## Exercise instructions
Would you repeat the listing exactly, without any of its images?

## Dataset section

+===+

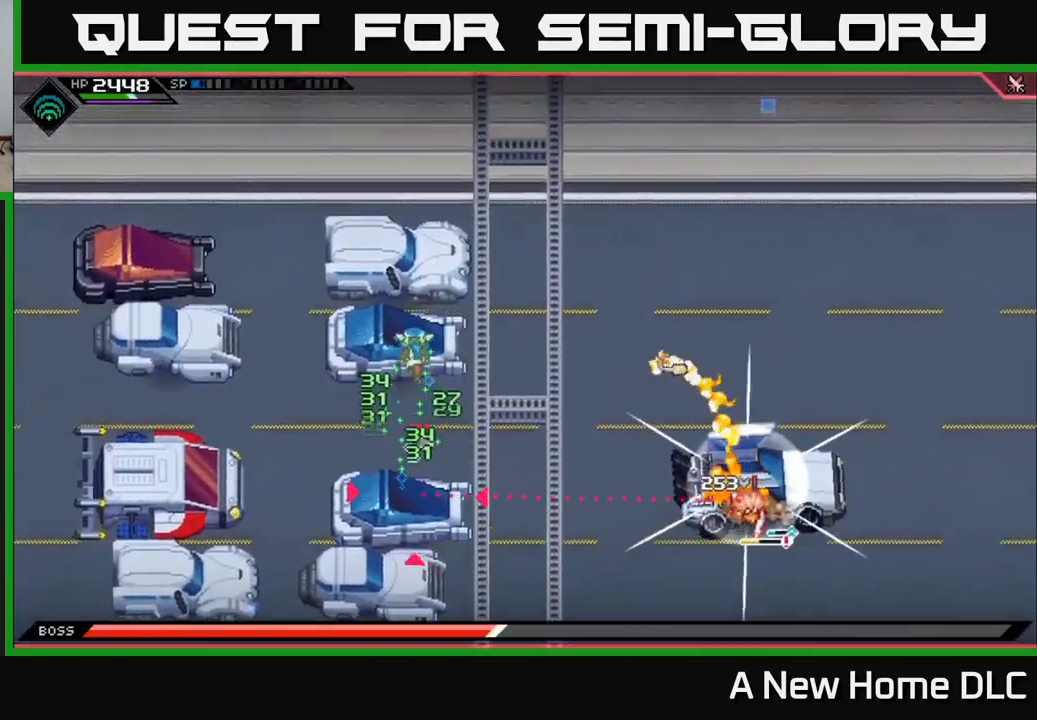
{"buttons": [], "left_stick": "left", "right_stick": "center", "events": [[233, "left_stick", "center"], [283, "left_stick", "left"]]}
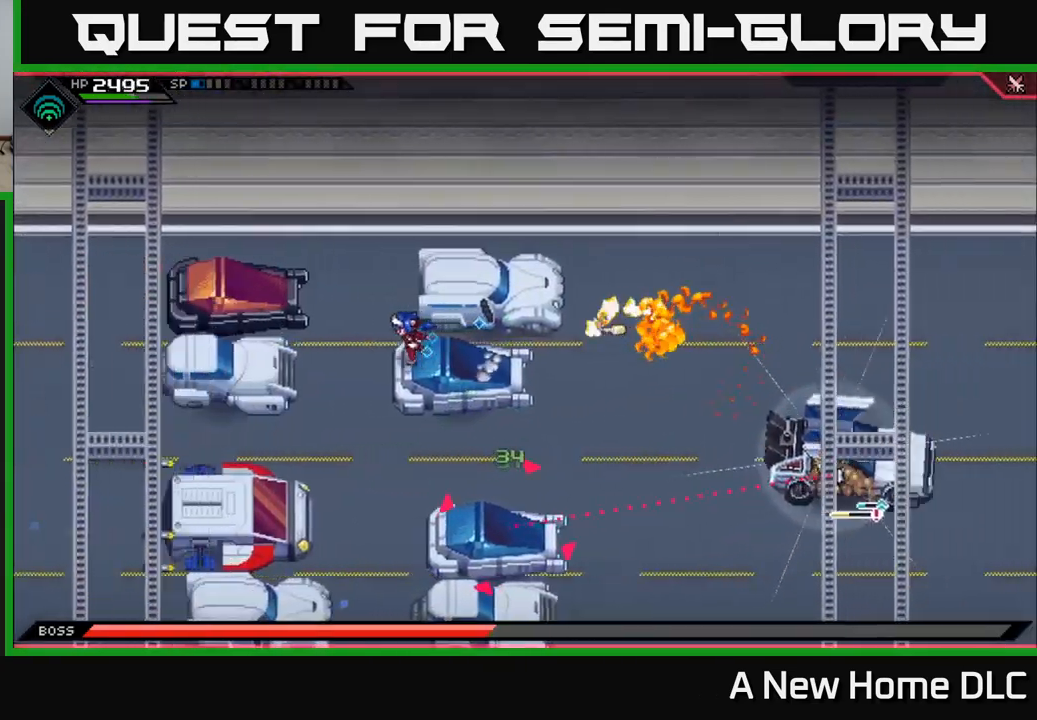
{"buttons": [], "left_stick": "left", "right_stick": "center", "events": []}
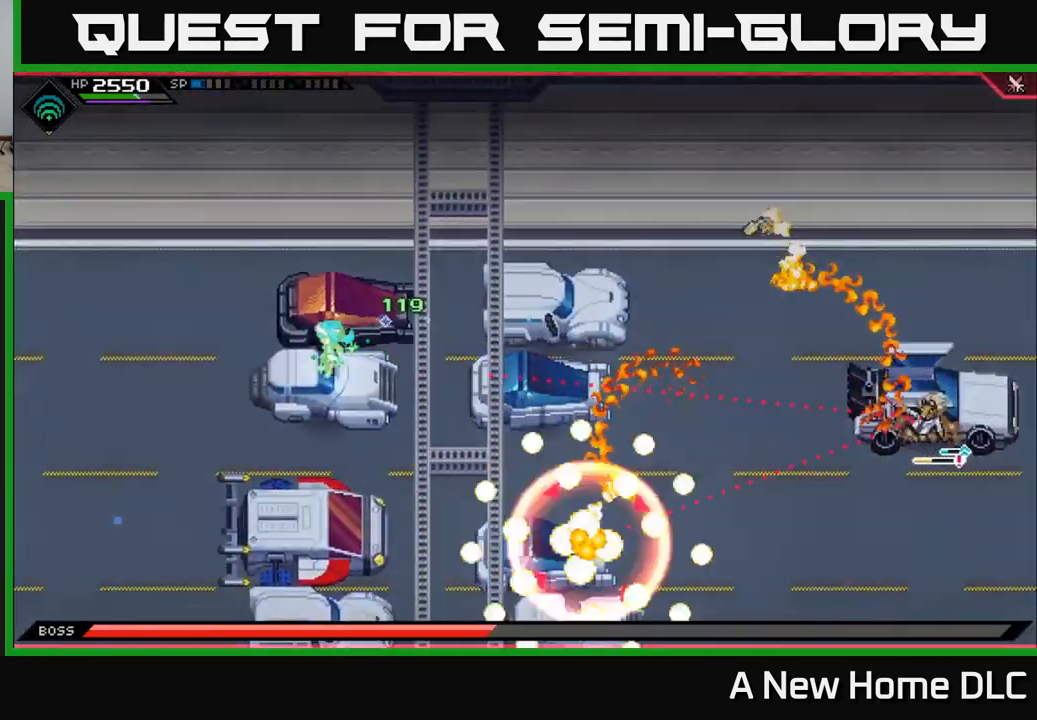
{"buttons": [], "left_stick": "down", "right_stick": "center", "events": [[50, "left_stick", "down"]]}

+===+

## Exercise output
{"buttons": [], "left_stick": "left", "right_stick": "center", "events": [[233, "left_stick", "center"], [283, "left_stick", "left"]]}
{"buttons": [], "left_stick": "left", "right_stick": "center", "events": []}
{"buttons": [], "left_stick": "down", "right_stick": "center", "events": [[50, "left_stick", "down"]]}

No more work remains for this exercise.